_Your instructions_
Convert the rows below into a numbered list, skipping blank lines and leaving the pictures out.

[[ Task data open ]]

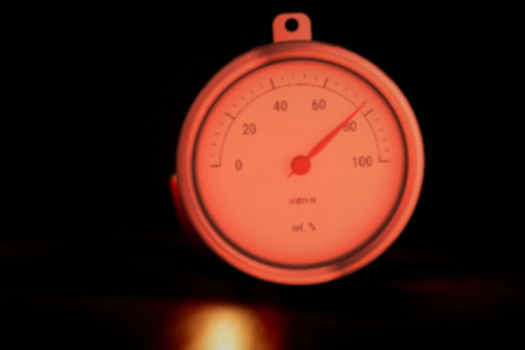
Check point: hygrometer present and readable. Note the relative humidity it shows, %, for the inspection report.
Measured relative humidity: 76 %
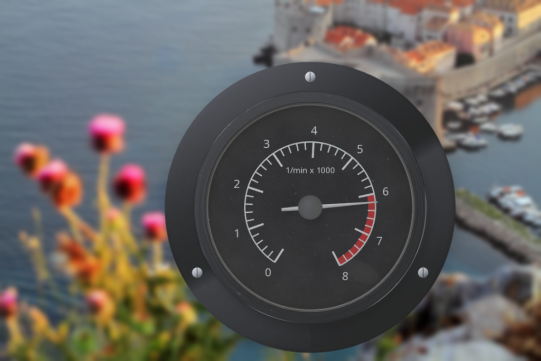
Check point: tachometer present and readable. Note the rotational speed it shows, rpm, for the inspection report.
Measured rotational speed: 6200 rpm
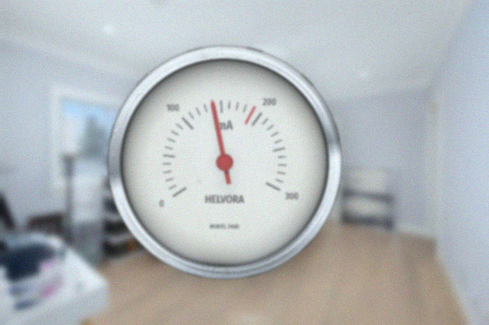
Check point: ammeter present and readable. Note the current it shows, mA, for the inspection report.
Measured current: 140 mA
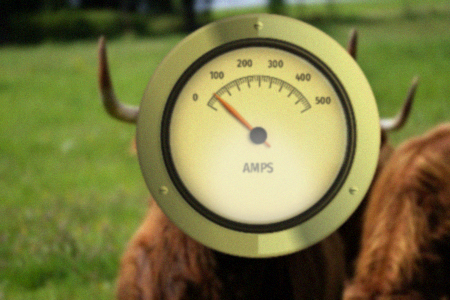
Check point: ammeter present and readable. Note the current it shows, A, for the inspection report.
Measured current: 50 A
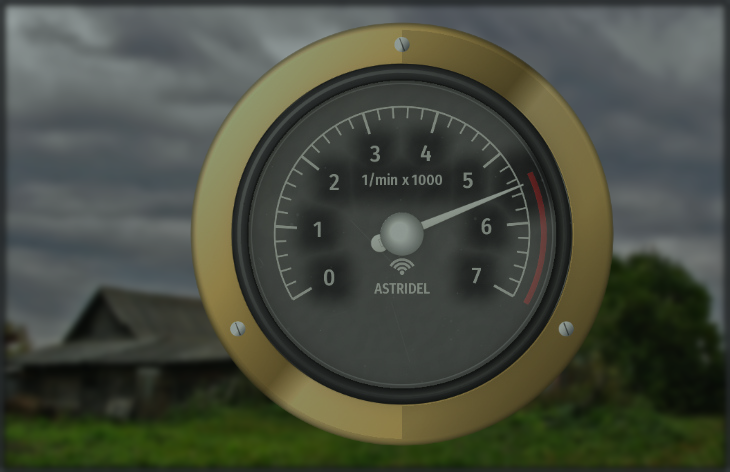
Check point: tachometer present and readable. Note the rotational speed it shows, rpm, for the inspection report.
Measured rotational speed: 5500 rpm
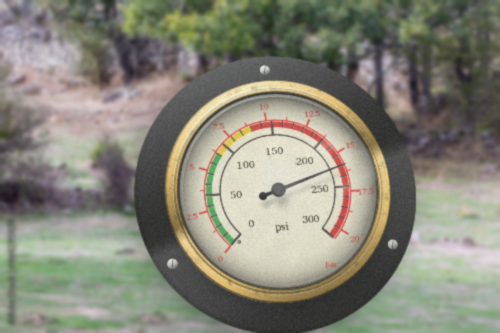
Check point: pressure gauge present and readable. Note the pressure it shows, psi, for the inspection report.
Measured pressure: 230 psi
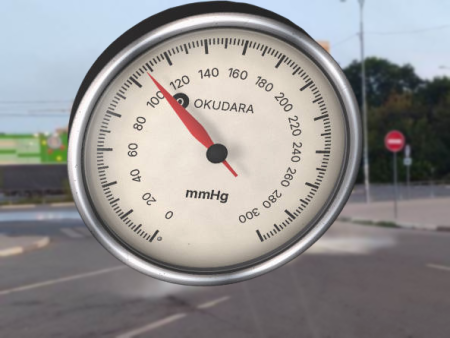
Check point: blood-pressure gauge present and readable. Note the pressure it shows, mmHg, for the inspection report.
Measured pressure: 108 mmHg
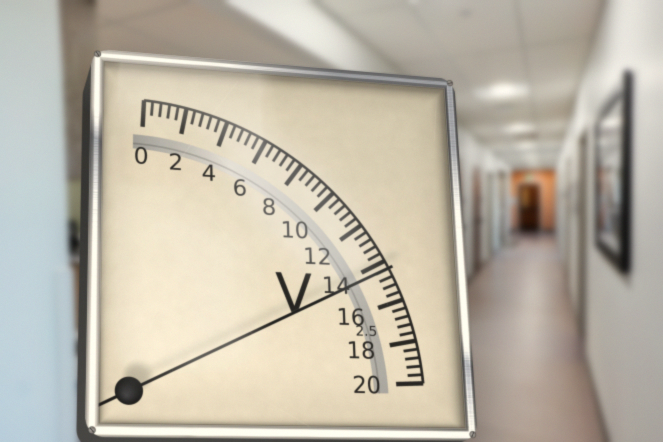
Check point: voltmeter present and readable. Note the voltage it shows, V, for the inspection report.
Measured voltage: 14.4 V
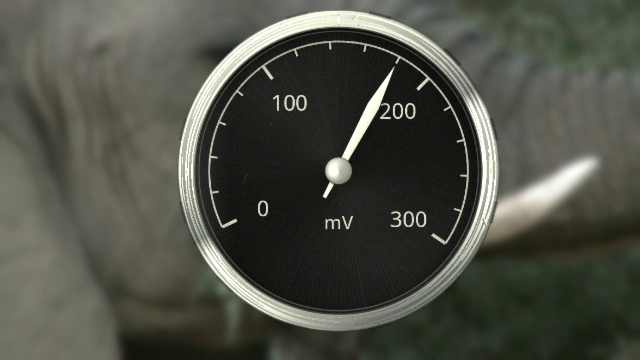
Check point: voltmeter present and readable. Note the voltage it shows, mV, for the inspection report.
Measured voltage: 180 mV
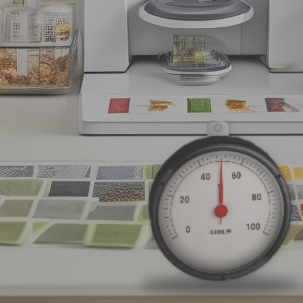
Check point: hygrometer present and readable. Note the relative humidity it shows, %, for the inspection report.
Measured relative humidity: 50 %
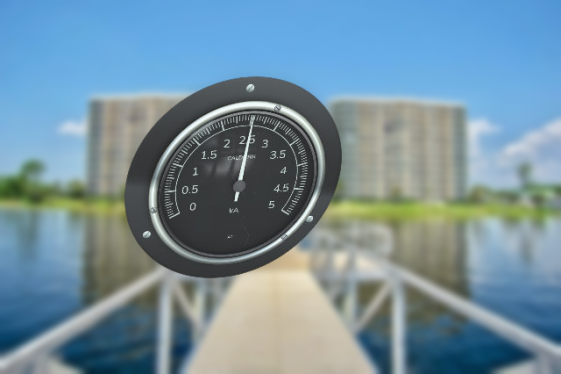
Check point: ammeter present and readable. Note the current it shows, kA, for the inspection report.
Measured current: 2.5 kA
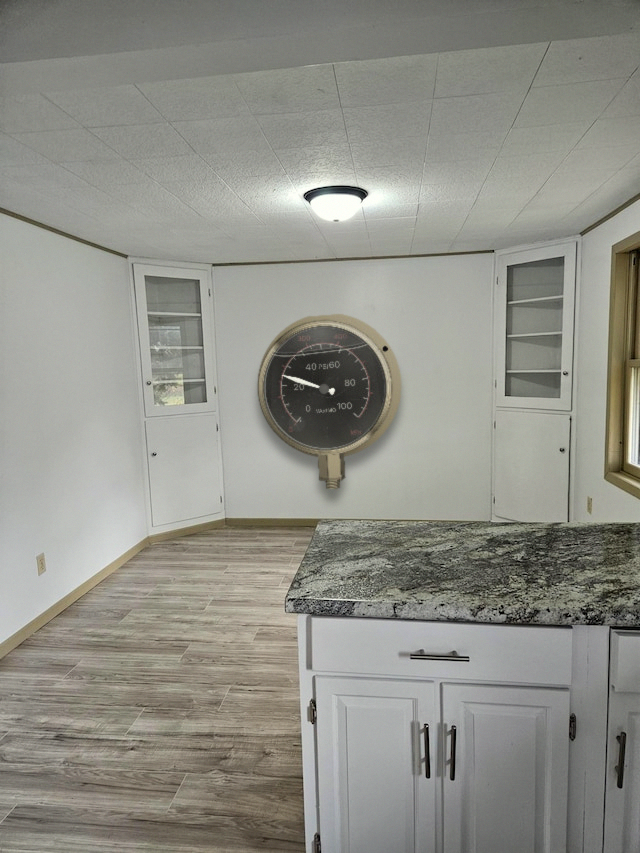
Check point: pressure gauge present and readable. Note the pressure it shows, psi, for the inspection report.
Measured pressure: 25 psi
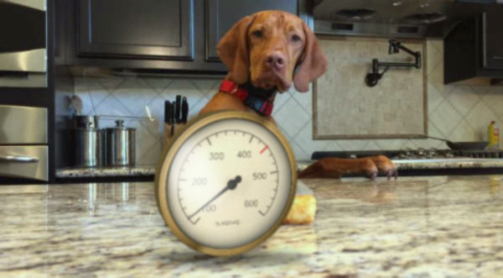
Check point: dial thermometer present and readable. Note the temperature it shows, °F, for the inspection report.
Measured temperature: 120 °F
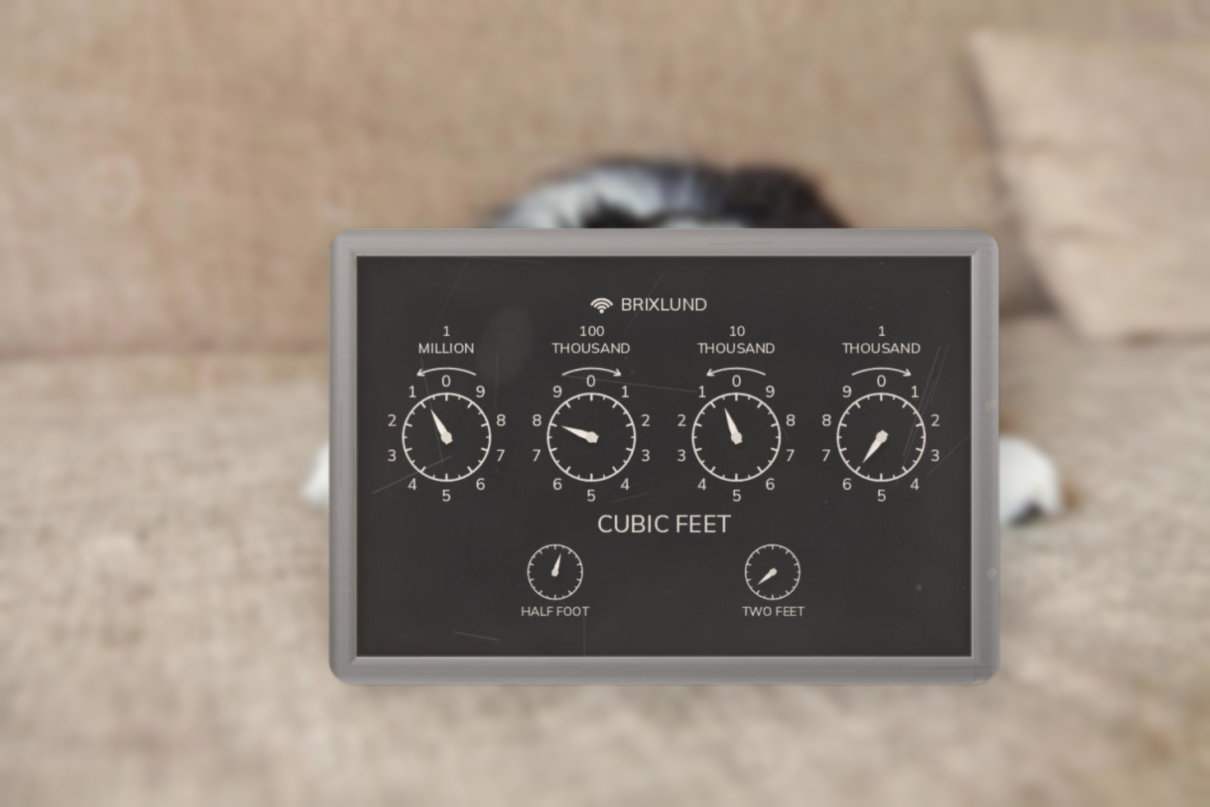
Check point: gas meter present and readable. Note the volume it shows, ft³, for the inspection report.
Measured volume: 80600 ft³
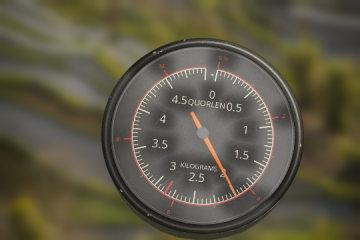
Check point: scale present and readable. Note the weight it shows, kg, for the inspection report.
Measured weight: 2 kg
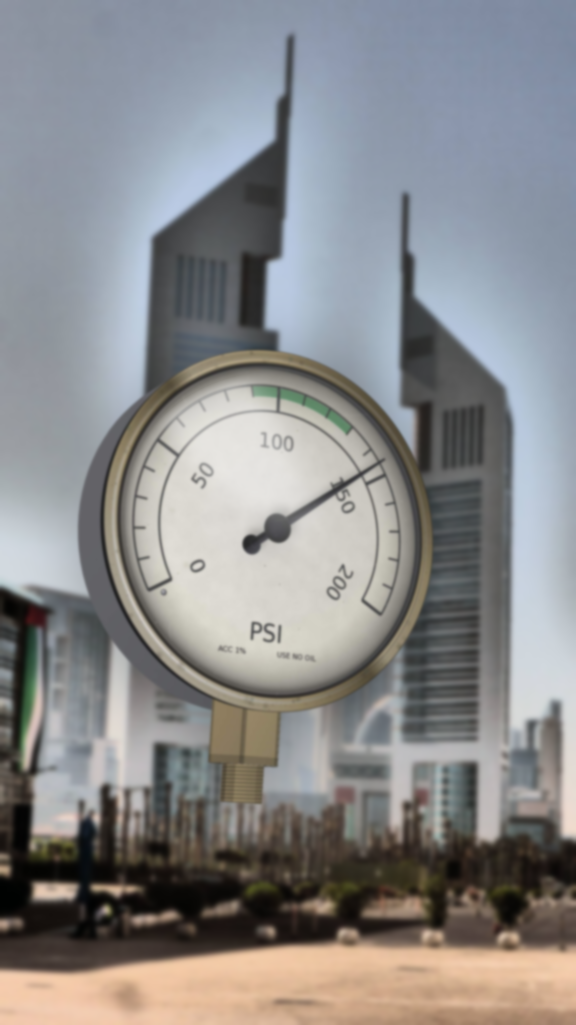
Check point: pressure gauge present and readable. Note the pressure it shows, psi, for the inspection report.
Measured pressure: 145 psi
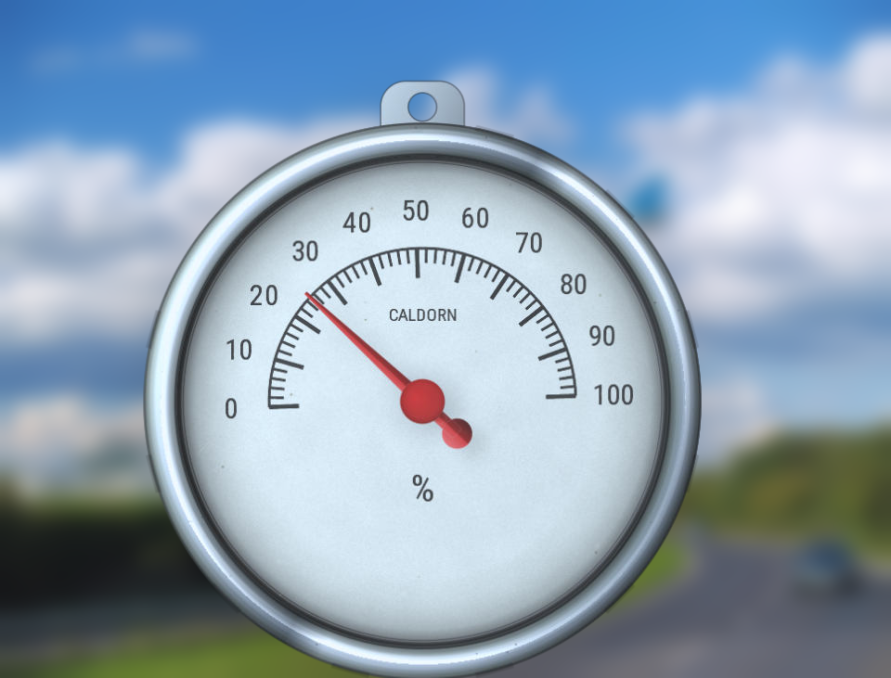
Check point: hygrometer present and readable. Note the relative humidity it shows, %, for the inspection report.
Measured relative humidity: 25 %
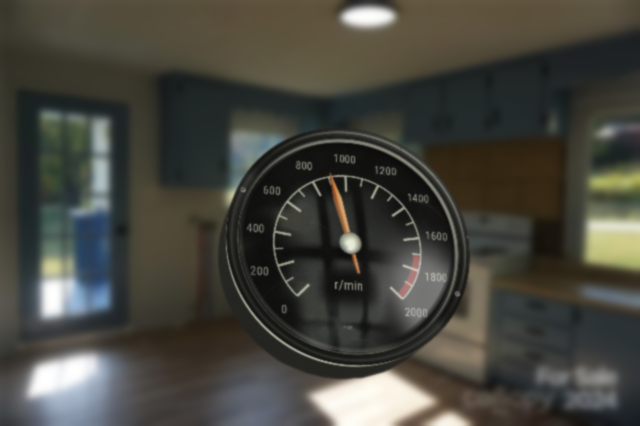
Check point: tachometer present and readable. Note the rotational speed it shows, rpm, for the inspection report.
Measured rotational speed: 900 rpm
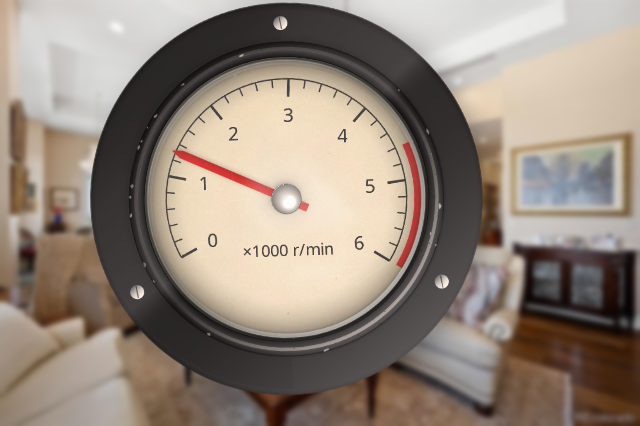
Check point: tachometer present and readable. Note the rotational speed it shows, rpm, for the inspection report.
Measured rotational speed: 1300 rpm
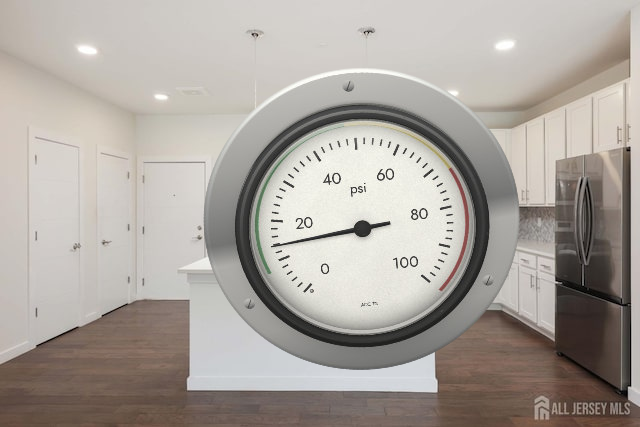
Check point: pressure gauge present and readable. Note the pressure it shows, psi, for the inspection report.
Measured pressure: 14 psi
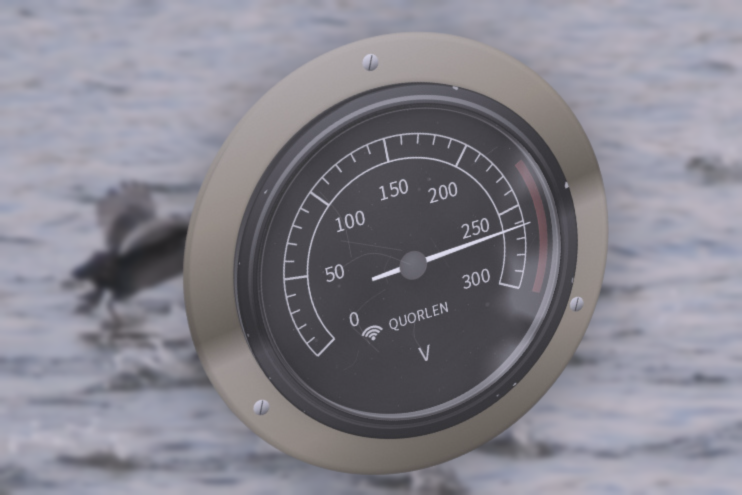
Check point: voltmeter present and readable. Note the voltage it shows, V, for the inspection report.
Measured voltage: 260 V
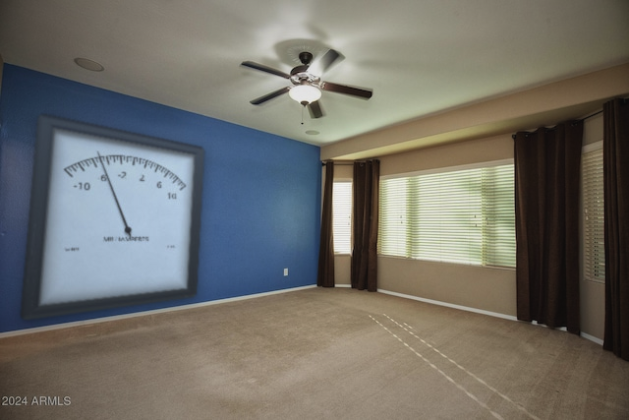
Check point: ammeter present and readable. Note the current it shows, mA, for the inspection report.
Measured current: -5 mA
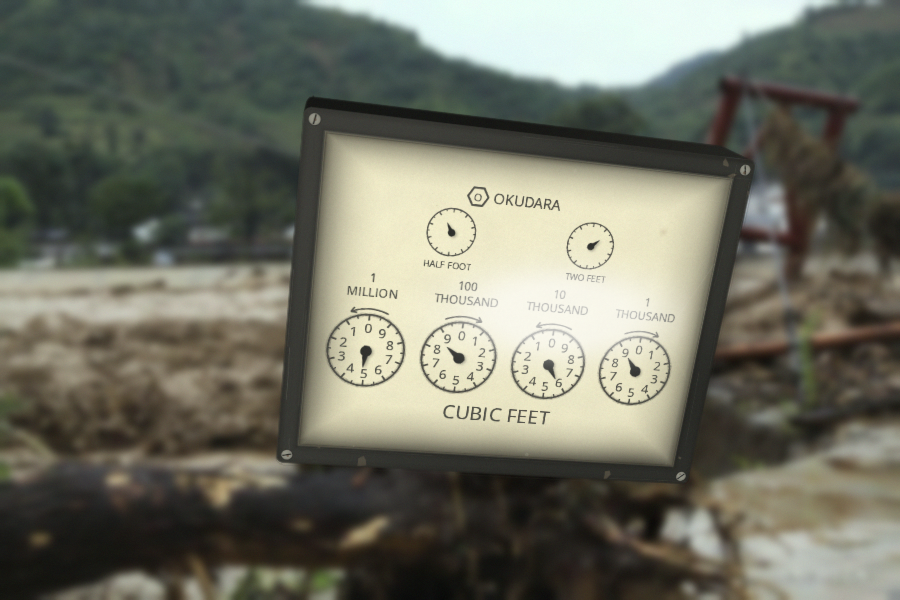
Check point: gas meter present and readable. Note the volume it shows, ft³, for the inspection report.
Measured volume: 485900 ft³
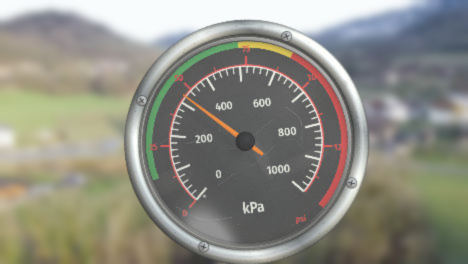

[[ Task data closed ]]

_Exercise result_
1. Check point: hygrometer present and readable. Note the relative humidity it shows, %, for the inspection report.
2. Measured relative humidity: 76 %
3. Check point: tachometer present and readable. Note the rotational speed it shows, rpm, for the inspection report.
4. Measured rotational speed: 6200 rpm
5. Check point: ammeter present and readable. Note the current it shows, mA, for the inspection report.
6. Measured current: 140 mA
7. Check point: ammeter present and readable. Note the current it shows, A, for the inspection report.
8. Measured current: 50 A
9. Check point: tachometer present and readable. Note the rotational speed it shows, rpm, for the inspection report.
10. Measured rotational speed: 5500 rpm
11. Check point: pressure gauge present and readable. Note the pressure it shows, psi, for the inspection report.
12. Measured pressure: 230 psi
13. Check point: blood-pressure gauge present and readable. Note the pressure it shows, mmHg, for the inspection report.
14. Measured pressure: 108 mmHg
15. Check point: voltmeter present and readable. Note the voltage it shows, V, for the inspection report.
16. Measured voltage: 14.4 V
17. Check point: voltmeter present and readable. Note the voltage it shows, mV, for the inspection report.
18. Measured voltage: 180 mV
19. Check point: hygrometer present and readable. Note the relative humidity it shows, %, for the inspection report.
20. Measured relative humidity: 50 %
21. Check point: ammeter present and readable. Note the current it shows, kA, for the inspection report.
22. Measured current: 2.5 kA
23. Check point: pressure gauge present and readable. Note the pressure it shows, psi, for the inspection report.
24. Measured pressure: 25 psi
25. Check point: dial thermometer present and readable. Note the temperature it shows, °F, for the inspection report.
26. Measured temperature: 120 °F
27. Check point: gas meter present and readable. Note the volume it shows, ft³, for the inspection report.
28. Measured volume: 80600 ft³
29. Check point: scale present and readable. Note the weight it shows, kg, for the inspection report.
30. Measured weight: 2 kg
31. Check point: pressure gauge present and readable. Note the pressure it shows, psi, for the inspection report.
32. Measured pressure: 145 psi
33. Check point: hygrometer present and readable. Note the relative humidity it shows, %, for the inspection report.
34. Measured relative humidity: 25 %
35. Check point: tachometer present and readable. Note the rotational speed it shows, rpm, for the inspection report.
36. Measured rotational speed: 900 rpm
37. Check point: tachometer present and readable. Note the rotational speed it shows, rpm, for the inspection report.
38. Measured rotational speed: 1300 rpm
39. Check point: pressure gauge present and readable. Note the pressure it shows, psi, for the inspection report.
40. Measured pressure: 14 psi
41. Check point: voltmeter present and readable. Note the voltage it shows, V, for the inspection report.
42. Measured voltage: 260 V
43. Check point: ammeter present and readable. Note the current it shows, mA, for the inspection report.
44. Measured current: -5 mA
45. Check point: gas meter present and readable. Note the volume it shows, ft³, for the inspection report.
46. Measured volume: 485900 ft³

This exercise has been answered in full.